I had a similar problem, but it was related to the Hibernate bidirectional relationship. I wanted to show one side of the relationship and programmatically ignore the other, depending on which point of view I was dealing with. If you cannot do this, you will get nasty StackOverflowException s. For example, if I had these objects
public class A{ Long id; String name; List<B> children; } public class B{ Long id; A parent; }
I would like to programmatically ignore the parent field in B if I look at A, and ignore the children field in A if I look at B.
I started using the mixin to do this, but it quickly becomes terrible; there are so many useless classes around you that exist solely for formatting data. I ended up writing my own serializer for cleaner processing: https://github.com/monitorjbl/json-view .
This allows you to programmatically indicate which fields to ignore:
ObjectMapper mapper = new ObjectMapper(); SimpleModule module = new SimpleModule(); module.addSerializer(JsonView.class, new JsonViewSerializer()); mapper.registerModule(module); List<A> list = getListOfA(); String json = mapper.writeValueAsString(JsonView.with(list) .onClass(B.class, match() .exclude("parent")));
It also allows you to easily specify very simplified representations using wildcards:
String json = mapper.writeValueAsString(JsonView.with(list) .onClass(A.class, match() .exclude("*") .include("id", "name")));
In my original case, the need for simple ideas like this was to show a minimum minimum for the parent / child, but it also became useful for our role-based security. Less privileged representations of objects are needed to get less information about the object.
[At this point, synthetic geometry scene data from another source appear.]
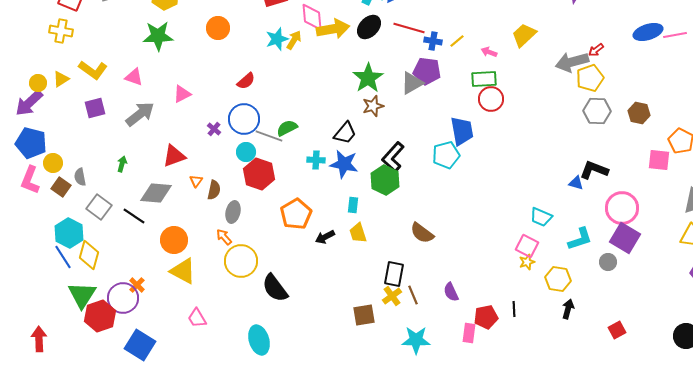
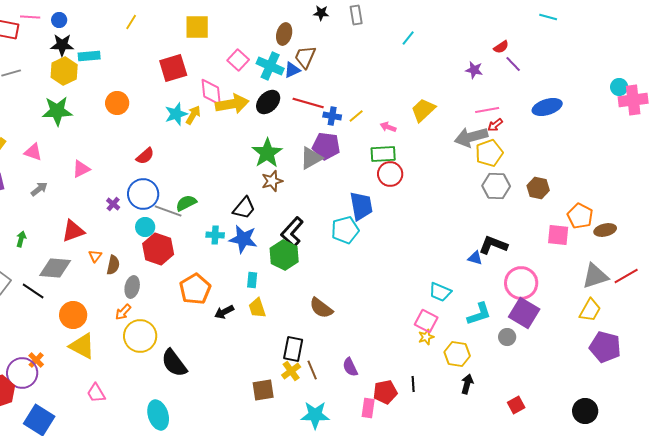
pink line: (675, 35) -> (487, 110), moved
gray arrow: (140, 114) -> (39, 189), size x0.6
orange arrow: (224, 237) -> (123, 312), turned -96

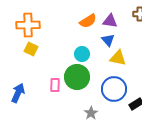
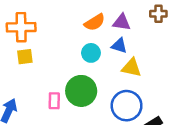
blue triangle: (108, 40) -> (119, 46), turned -32
yellow square: (31, 49) -> (25, 57), turned -32
cyan circle: (82, 54) -> (91, 53), moved

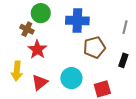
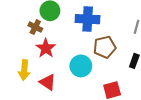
cyan circle: (71, 78) -> (81, 66), moved
red triangle: (40, 82) -> (48, 82), turned -48

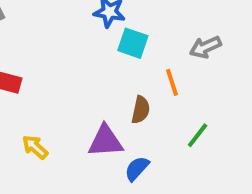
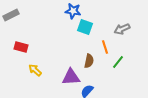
green line: (198, 135) -> (118, 62), moved
yellow arrow: (35, 147) -> (35, 70), moved

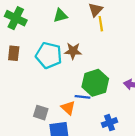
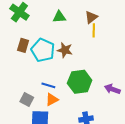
brown rectangle: (14, 53) -> (23, 45), moved
blue line: (82, 97) -> (48, 85), moved
orange triangle: (68, 108) -> (52, 100), turned 40

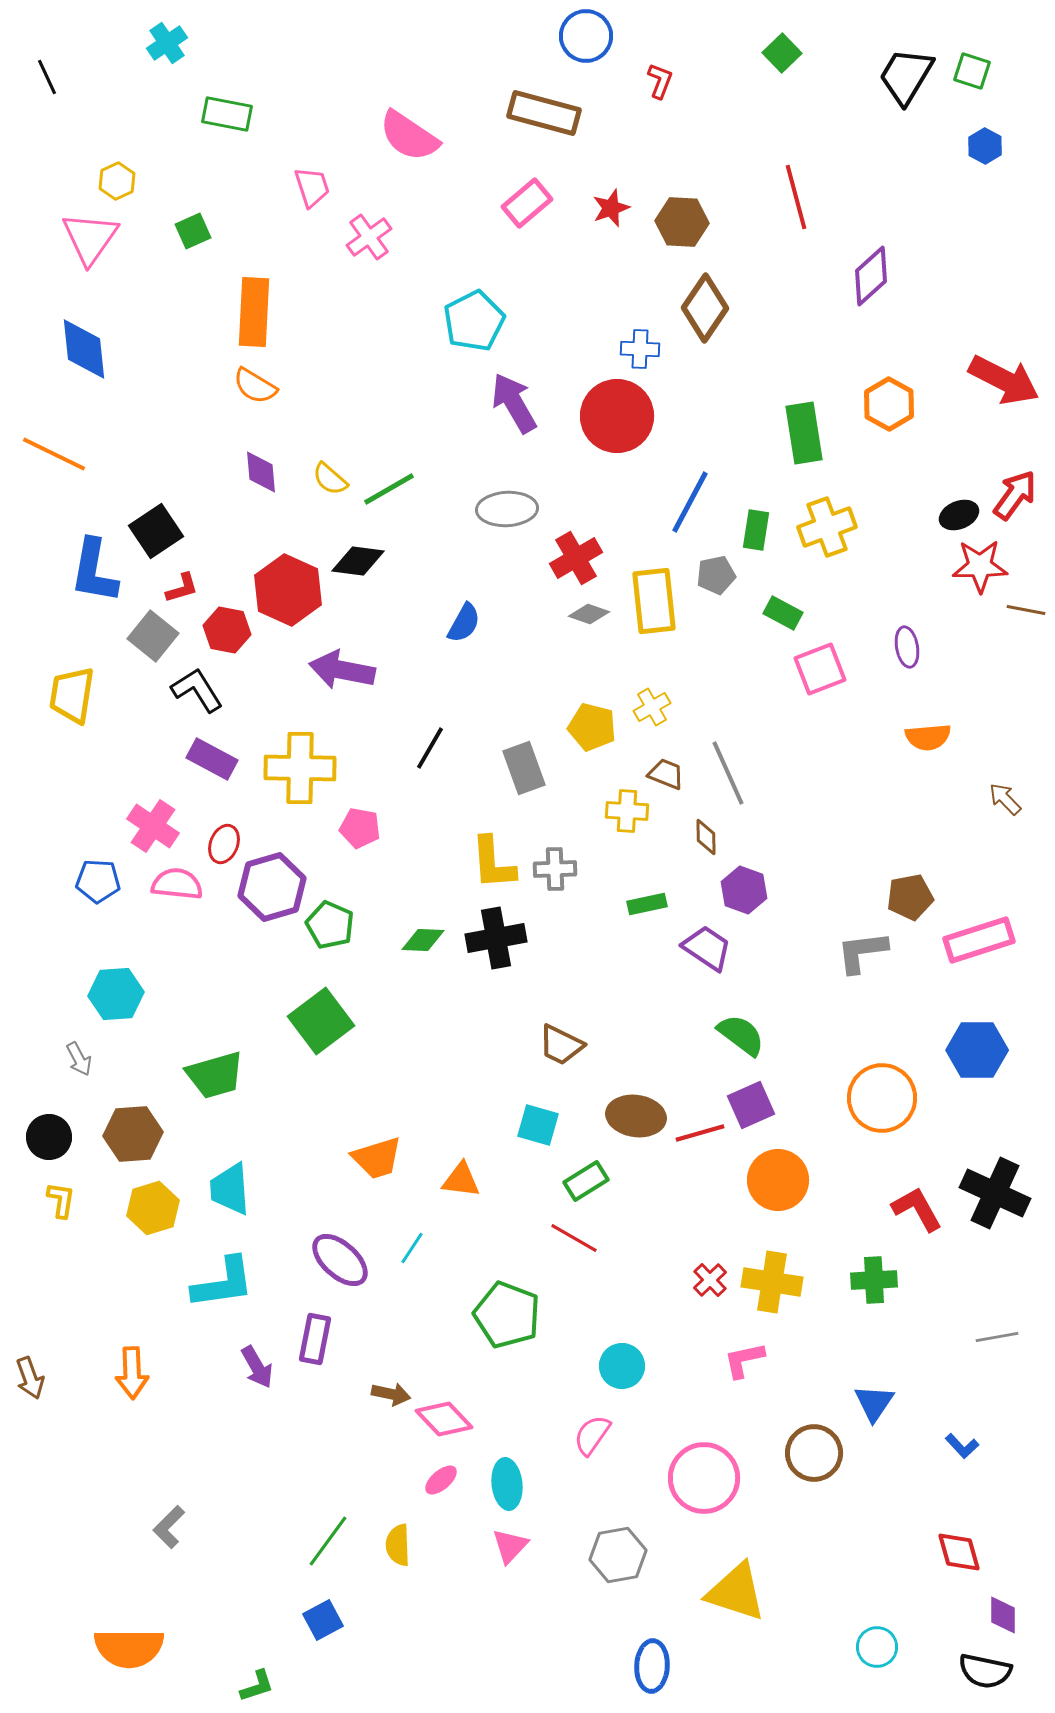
It all comes from a serializer, but I used Spring MVC in my application. So that he handles these cases correctly, I wrote an integration that you can incorporate into existing Spring controller classes:
@Controller public class JsonController { private JsonResult json = JsonResult.instance(); @Autowired private TestObjectService service; @RequestMapping(method = RequestMethod.GET, value = "/bean") @ResponseBody public List<TestObject> getTestObject() { List<TestObject> list = service.list(); return json.use(JsonView.with(list) .onClass(TestObject.class, Match.match() .exclude("int1") .include("ignoredDirect"))) .returnValue(); } }
Both are available at Maven Central. I hope this helps someone else, this is a particularly ugly problem with Jackson, which did not have a good solution for my case.